Chen, Y., Namburi, P., Elliott, L. T., Heinzle, J., Soon, C. S., Chee, M. W. L., et al. (2011). Cortical surface-based searchlight decoding. NeuroImage, 56(2), 582-592. doi:10.1016/j.neuroimage.2010.07.035.


Cite as: https://hdl.handle.net/11858/00-001M-0000-0012-2A3C-A
Abstract
Local voxel patterns of fMRI signals contain specific information about cognitive processes ranging from basic sensory processing to high level decision making. These patterns can be detected using multivariate pattern classification, and localization of these patterns can be achieved with searchlight methods in which the information content of spherical sub-volumes of the fMRI signal is assessed. The only assumption made by this approach is that the patterns are spatially local. We present a cortical surface-based searchlight approach to pattern localization. Voxels are grouped according to distance along the cortical surface—the intrinsic metric of cortical anatomy—rather than Euclidean distance as in volumetric searchlights. Using a paradigm in which the category of visually presented objects is decoded, we compare the surface-based method to a standard volumetric searchlight technique.
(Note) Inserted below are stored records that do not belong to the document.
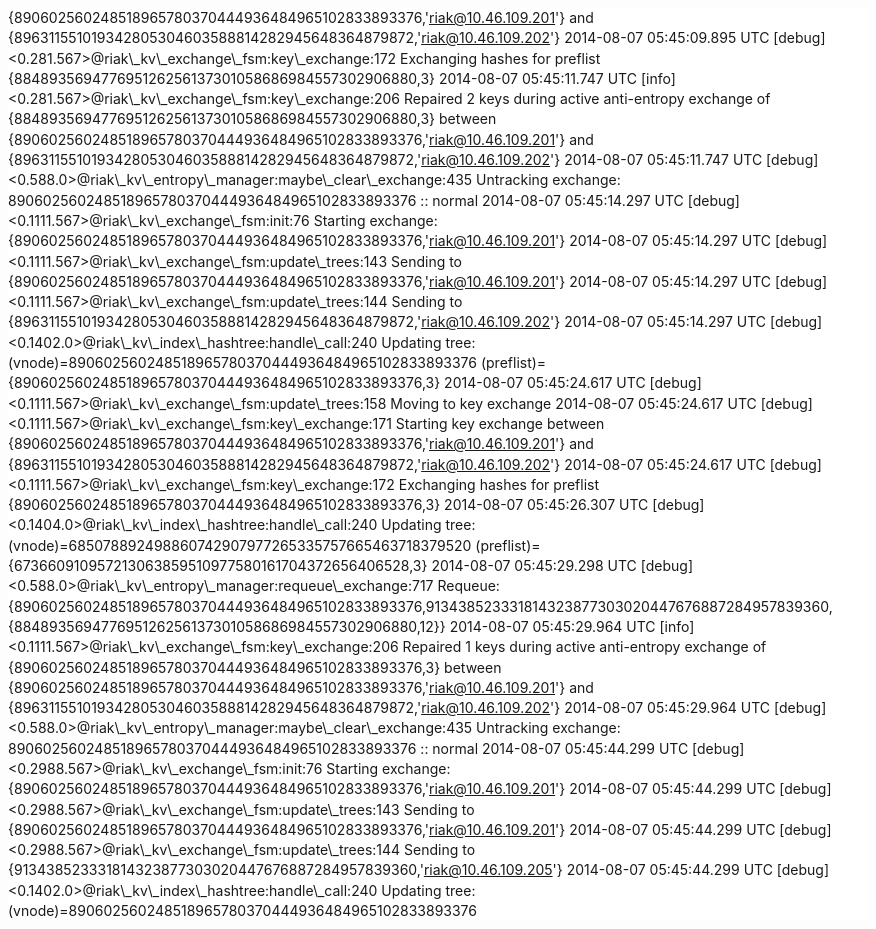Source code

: {890602560248518965780370444936484965102833893376,'riak@10.46.109.201'} and 
{896311551019342805304603588814282945648364879872,'riak@10.46.109.202'}
2014-08-07 05:45:09.895 UTC [debug] 
&lt;0.281.567&gt;@riak\\_kv\\_exchange\\_fsm:key\\_exchange:172 Exchanging hashes for 
preflist {884893569477695126256137301058686984557302906880,3}
2014-08-07 05:45:11.747 UTC [info] 
&lt;0.281.567&gt;@riak\\_kv\\_exchange\\_fsm:key\\_exchange:206 Repaired 2 keys during active 
anti-entropy exchange of {884893569477695126256137301058686984557302906880,3} 
between {890602560248518965780370444936484965102833893376,'riak@10.46.109.201'} 
and {896311551019342805304603588814282945648364879872,'riak@10.46.109.202'}
2014-08-07 05:45:11.747 UTC [debug] 
&lt;0.588.0&gt;@riak\\_kv\\_entropy\\_manager:maybe\\_clear\\_exchange:435 Untracking exchange: 
890602560248518965780370444936484965102833893376 :: normal
2014-08-07 05:45:14.297 UTC [debug] &lt;0.1111.567&gt;@riak\\_kv\\_exchange\\_fsm:init:76 
Starting exchange: 
{890602560248518965780370444936484965102833893376,'riak@10.46.109.201'}
2014-08-07 05:45:14.297 UTC [debug] 
&lt;0.1111.567&gt;@riak\\_kv\\_exchange\\_fsm:update\\_trees:143 Sending to 
{890602560248518965780370444936484965102833893376,'riak@10.46.109.201'}
2014-08-07 05:45:14.297 UTC [debug] 
&lt;0.1111.567&gt;@riak\\_kv\\_exchange\\_fsm:update\\_trees:144 Sending to 
{896311551019342805304603588814282945648364879872,'riak@10.46.109.202'}
2014-08-07 05:45:14.297 UTC [debug] 
&lt;0.1402.0&gt;@riak\\_kv\\_index\\_hashtree:handle\\_call:240 Updating tree: 
(vnode)=890602560248518965780370444936484965102833893376 
(preflist)={890602560248518965780370444936484965102833893376,3}
2014-08-07 05:45:24.617 UTC [debug] 
&lt;0.1111.567&gt;@riak\\_kv\\_exchange\\_fsm:update\\_trees:158 Moving to key exchange
2014-08-07 05:45:24.617 UTC [debug] 
&lt;0.1111.567&gt;@riak\\_kv\\_exchange\\_fsm:key\\_exchange:171 Starting key exchange 
between {890602560248518965780370444936484965102833893376,'riak@10.46.109.201'} 
and {896311551019342805304603588814282945648364879872,'riak@10.46.109.202'}
2014-08-07 05:45:24.617 UTC [debug] 
&lt;0.1111.567&gt;@riak\\_kv\\_exchange\\_fsm:key\\_exchange:172 Exchanging hashes for 
preflist {890602560248518965780370444936484965102833893376,3}
2014-08-07 05:45:26.307 UTC [debug] 
&lt;0.1404.0&gt;@riak\\_kv\\_index\\_hashtree:handle\\_call:240 Updating tree: 
(vnode)=685078892498860742907977265335757665463718379520 
(preflist)={673660910957213063859510977580161704372656406528,3}
2014-08-07 05:45:29.298 UTC [debug] 
&lt;0.588.0&gt;@riak\\_kv\\_entropy\\_manager:requeue\\_exchange:717 Requeue: 
{890602560248518965780370444936484965102833893376,913438523331814323877303020447676887284957839360,{884893569477695126256137301058686984557302906880,12}}
2014-08-07 05:45:29.964 UTC [info] 
&lt;0.1111.567&gt;@riak\\_kv\\_exchange\\_fsm:key\\_exchange:206 Repaired 1 keys during 
active anti-entropy exchange of 
{890602560248518965780370444936484965102833893376,3} between 
{890602560248518965780370444936484965102833893376,'riak@10.46.109.201'} and 
{896311551019342805304603588814282945648364879872,'riak@10.46.109.202'}
2014-08-07 05:45:29.964 UTC [debug] 
&lt;0.588.0&gt;@riak\\_kv\\_entropy\\_manager:maybe\\_clear\\_exchange:435 Untracking exchange: 
890602560248518965780370444936484965102833893376 :: normal
2014-08-07 05:45:44.299 UTC [debug] &lt;0.2988.567&gt;@riak\\_kv\\_exchange\\_fsm:init:76 
Starting exchange: 
{890602560248518965780370444936484965102833893376,'riak@10.46.109.201'}
2014-08-07 05:45:44.299 UTC [debug] 
&lt;0.2988.567&gt;@riak\\_kv\\_exchange\\_fsm:update\\_trees:143 Sending to 
{890602560248518965780370444936484965102833893376,'riak@10.46.109.201'}
2014-08-07 05:45:44.299 UTC [debug] 
&lt;0.2988.567&gt;@riak\\_kv\\_exchange\\_fsm:update\\_trees:144 Sending to 
{913438523331814323877303020447676887284957839360,'riak@10.46.109.205'}
2014-08-07 05:45:44.299 UTC [debug] 
&lt;0.1402.0&gt;@riak\\_kv\\_index\\_hashtree:handle\\_call:240 Updating tree: 
(vnode)=890602560248518965780370444936484965102833893376 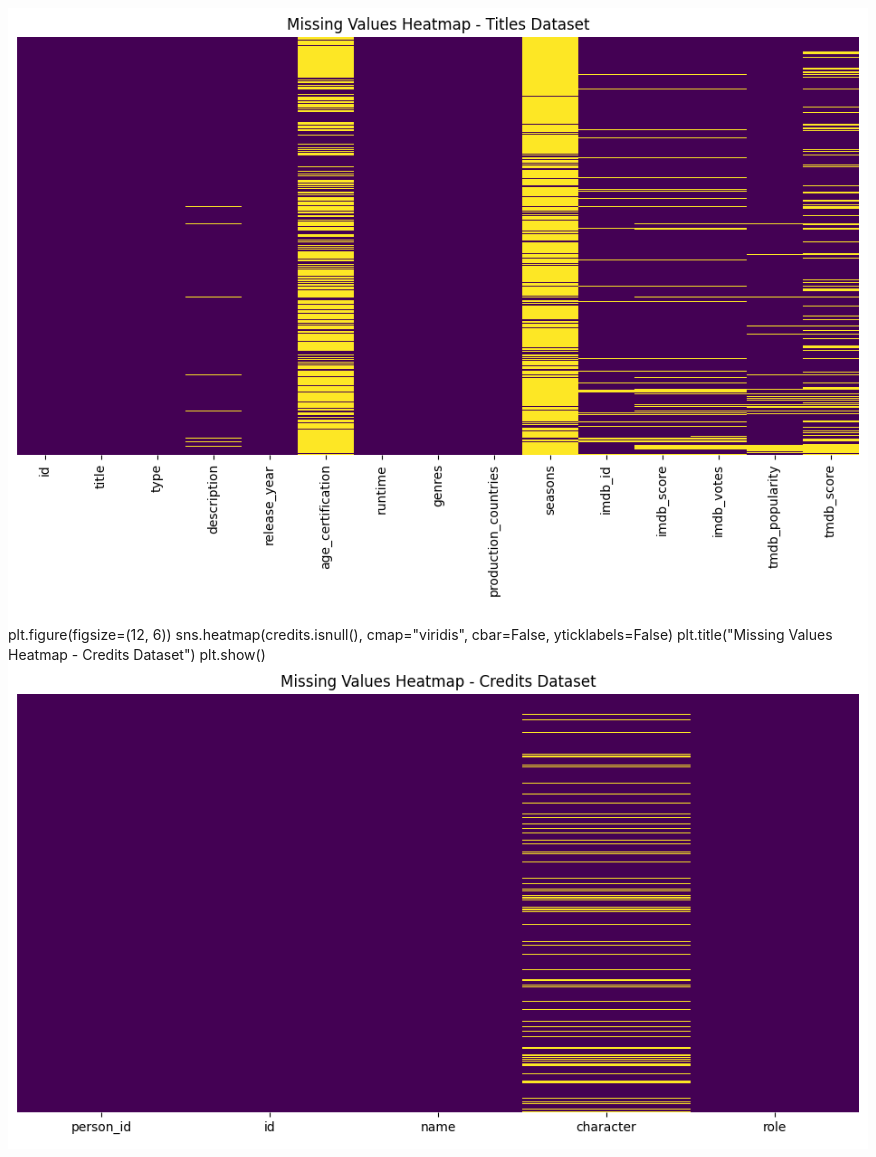 ![alt text](image.png)

plt.figure(figsize=(12, 6))
sns.heatmap(credits.isnull(), cmap="viridis", cbar=False, yticklabels=False)
plt.title("Missing Values Heatmap - Credits Dataset")
plt.show()
![alt text](image-1.png)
Group analyses of accuracy maps produced by both methods show similar distributions of informative regions. The surface-based method achieves a finer spatial specificity with comparable peak values of significance, while the volumetric method appears to be more sensitive to small informative regions and might also capture information not located directly within the gray matter. Furthermore, our findings show that a surface centered in the middle of the gray matter contains more information than to the white–gray boundary or the pial surface.